La tua gioia e la tua disponibilità mi permettono di chiederti alcune cose.
Ti chiedo intanto, come prima cosa, di continuare ad essere quello che sei. Se il Signore ti ha chiamato, non è che ti voglia diverso da quello che sei. La tua pacatezza e la tua determinazione, l’amore per la preghiera e per i poveri sono e saranno sempre la caratteristica della tua vita.
Ti chiedo soprattutto ciò che il Papa ha chiesto anche a noi vescovi, e che chiede sempre ai preti: siate santi! L’ordinazione è una chiamata alla santità e la chiamata alla santità è la chiamata all’amore del Signore.
Come Gesù lo ha chiesto a Pietro, ora lo chiede anche a te: “Massimo, mi vuoi bene?”. E tu, come lui, se sei qui, hai già risposto: “Certo Signore, tu conosci tutto; tu sai che ti voglio bene”.
E, dunque, se vuoi bene al Signore, ascoltalo.
Non sempre è così facile ascoltare e poi mettere in pratica la Parola del Signore: occorre avere orecchio e occorre anche saper discernere fra i tanti messaggi e voci che ti arrivano, ma certamente la prima cosa che ti si chiede è di ascoltare il Signore, di aprire il vangelo e tutte le sacre scritture e di mettersi in atteggiamento, vero, di ascolto.
L’ascolto, tuttavia, non è una operazione solitaria, quasi che non esistessero altre persone che si aprono allo Spirito del Signore.
 
Ascolta allora il Signore insieme alla comunità, nella celebrazione eucaristica, nella messa festiva in particolare. Ti costerà fatica, ma non dimenticare di commentare le letture, brevemente, ogni volta che la celebri. Le letture del giorno saranno così la tua prima occupazione della giornata, per poter essere preparato al momento della messa.

La seconda cosa che ti chiedo è la preghiera. Lo fai già, è la preghiera della chiesa che loda il Signore ad ogni ora del giorno. Anche in questo caso, cerca di pregarla insieme ad altri, ai tuoi confratelli e ai laici disponibili.

Terza cosa è di essere un pastore, di stare con il popolo di Dio, di ascoltarlo, di amarlo. Chi non sa ascoltare il fratello, non sa neppure ascoltare Dio. Papa Francesco ripete spesso che accompagnare è la chiave di volta del pastore oggi. E questo significa stare con il popolo di Dio, non soltanto fare delle cose.

Materiale fornito:
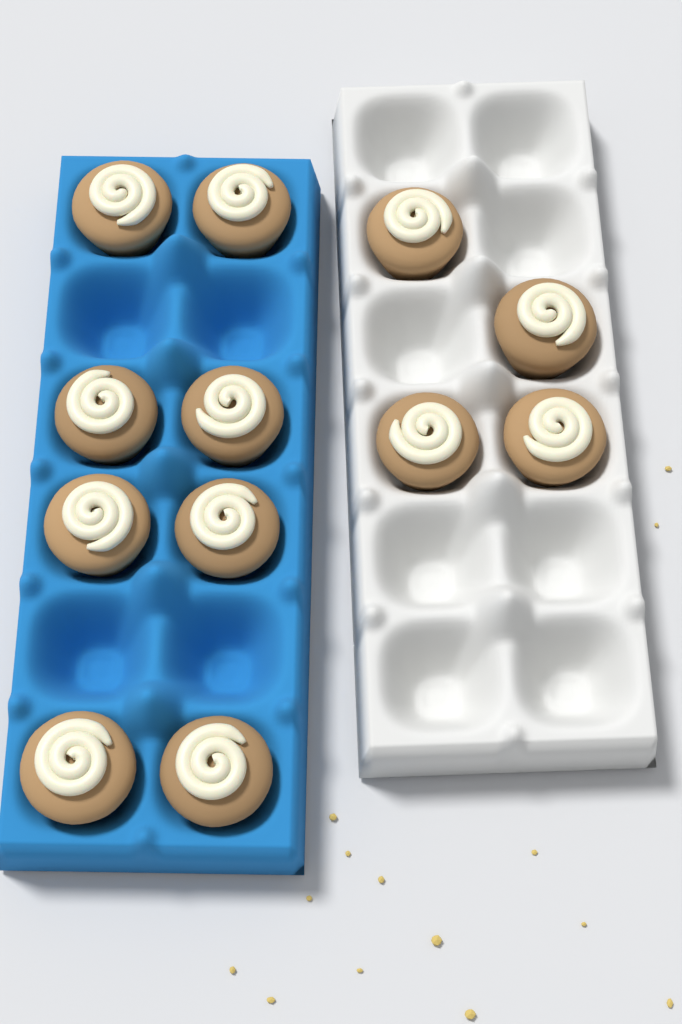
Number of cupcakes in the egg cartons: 12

Elenco dei compiti:
A. Trascrivi il passo del testo del documento che comincia con "La tua gioia" e prosegue fino a "al Signore, ascoltalo.", mettendo "Simone" al posto di "Pietro".
B. Traduci in inglese questa frase del testo del documento: "Chi non sa ascoltare il fratello, non sa neppure ascoltare Dio."
Per svolgere i compiti si usi soltanto il testo del documento.

Soluzioni dei compiti:
A.
La tua gioia e la tua disponibilità mi permettono di chiederti alcune cose.
Ti chiedo intanto, come prima cosa, di continuare ad essere quello che sei. Se il Signore ti ha chiamato, non è che ti voglia diverso da quello che sei. La tua pacatezza e la tua determinazione, l’amore per la preghiera e per i poveri sono e saranno sempre la caratteristica della tua vita.
Ti chiedo soprattutto ciò che il Papa ha chiesto anche a noi vescovi, e che chiede sempre ai preti: siate santi! L’ordinazione è una chiamata alla santità e la chiamata alla santità è la chiamata all’amore del Signore.
Come Gesù lo ha chiesto a Simone, ora lo chiede anche a te: “Massimo, mi vuoi bene?”. E tu, come lui, se sei qui, hai già risposto: “Certo Signore, tu conosci tutto; tu sai che ti voglio bene”.
E, dunque, se vuoi bene al Signore, ascoltalo.

B. Anyone who does not know how to listen to a brother does not know how to listen to God either.